Caesar endured three strokes brought on by his sickle cell in just two years. The National Geographic did a documentary about him after the third stroke that left the child prodigy temporarily paralyzed at age 5. He has had to relearn how to walk, how to play the violin, how to hold his pencil to do math problems.
These days, Caesar is learning to ride a bike, and he’s back to playing violin pretty well, said his father, Lucas. But Caesar keeps practicing so he can be even better than before. The music has helped keep Caesar motivated to continue the difficult work required to retrain his body, Lucas said.
Each month, Caesar and his father make the two-hour drive from Winston-Salem to Levine Children’s Hospital in Charlotte for the blood transfusions that keep Caesar from suffering another stroke. The most nerve-wracking part of their day is waiting for the blood. If the blood is not available and ready, their full day at the hospital can turn into an overnight stay.
There are only a few donors whose blood type is compatible with Caesar’s very specific requirements.
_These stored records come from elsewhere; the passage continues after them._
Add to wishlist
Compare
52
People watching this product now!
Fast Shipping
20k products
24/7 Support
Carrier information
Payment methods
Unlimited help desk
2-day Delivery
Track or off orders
That makes each trip to Charlotte terrifying for his father, who relies solely on the kindness of strangers to provide the lifesaving blood his son needs.
“When I make the drive to Charlotte, sometimes I really feel sick,” Lucas said. “When I’m back home and I open the garage and park the car, it’s like I was holding my breath the entire time. When I’m sitting in that parked car, I know I did my job. And I thank the donors for helping to finish this small chapter of our lives. If we don’t have the blood, the whole thing is jeopardized.”
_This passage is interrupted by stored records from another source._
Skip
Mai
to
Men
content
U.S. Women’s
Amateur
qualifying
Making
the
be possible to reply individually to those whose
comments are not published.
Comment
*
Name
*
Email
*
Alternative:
After Caesar’s second stroke, he needed a blood exchange. That meant doctors needed multiple units of his very specific blood type, fast. Caesar’s mother, Aline, said it took 24 hours to get the blood he needed.
I thank the donors for helping to finish this small chapter of our lives. If we don’t have the blood, the whole thing is jeopardized.”
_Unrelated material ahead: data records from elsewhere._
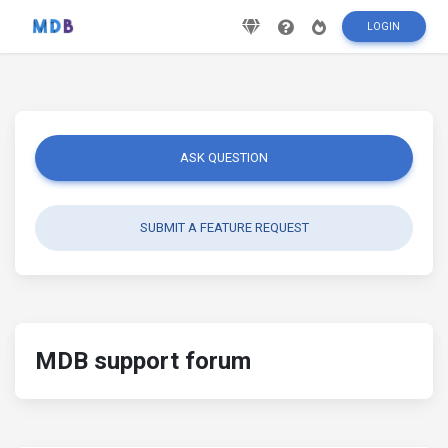
LOGIN
ASK QUESTION
SUBMIT A FEATURE REQUEST
MDB support forum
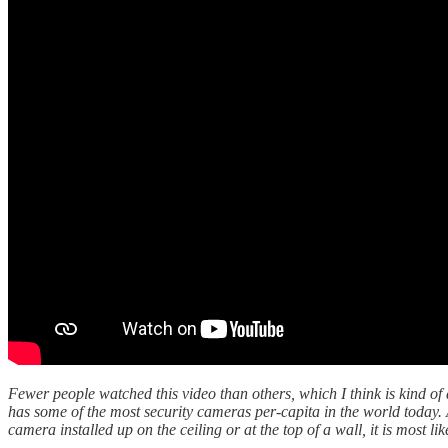
Fewer people watched this video than others, which I think is kind o
has some of the most security cameras per-capita in the world today. 
camera installed up on the ceiling or at the top of a wall, it is most lik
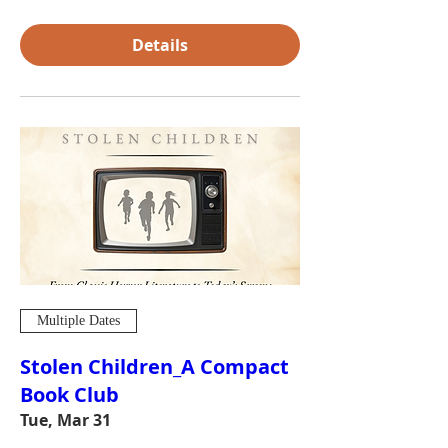
Details
Multiple Dates
Stolen Children_A Compact
Book Club
Tue, Mar 31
“Sometimes, it’s like we take it for granted,” Aline said. “We come here and we have the blood for him. It’s so nice, right? But what if the blood isn’t available? Right now, we know four people out of the pool of donors can donate to him. It’s just four people. If one of them gets sick …”
Caesar’s parents know that if donors realized what an impact they were making on the lives of local patients, they would never stop donating. Lucas was a blood donor himself for a long time while he lived in Brazil.
“I was so proud,” he said. “I was doing something good. But I never imagined I would ever have a son who had sickle cell. I was not donating thinking anything like that.”
The hope for Caesar is that he can receive a bone marrow transplant from the saved umbilical cord blood of his younger sister, Helen. The family has everything for the transplant, except the money required to make the expensive procedure happen. While they wait for the transplant, the family continues to make monthly trips to Charlotte to spare Caesar from more pain crises brought on by his blood disorder.
“He’s a very heroic boy,” Lucas said. “Not because he’s my son. But he’s a heroic boy.”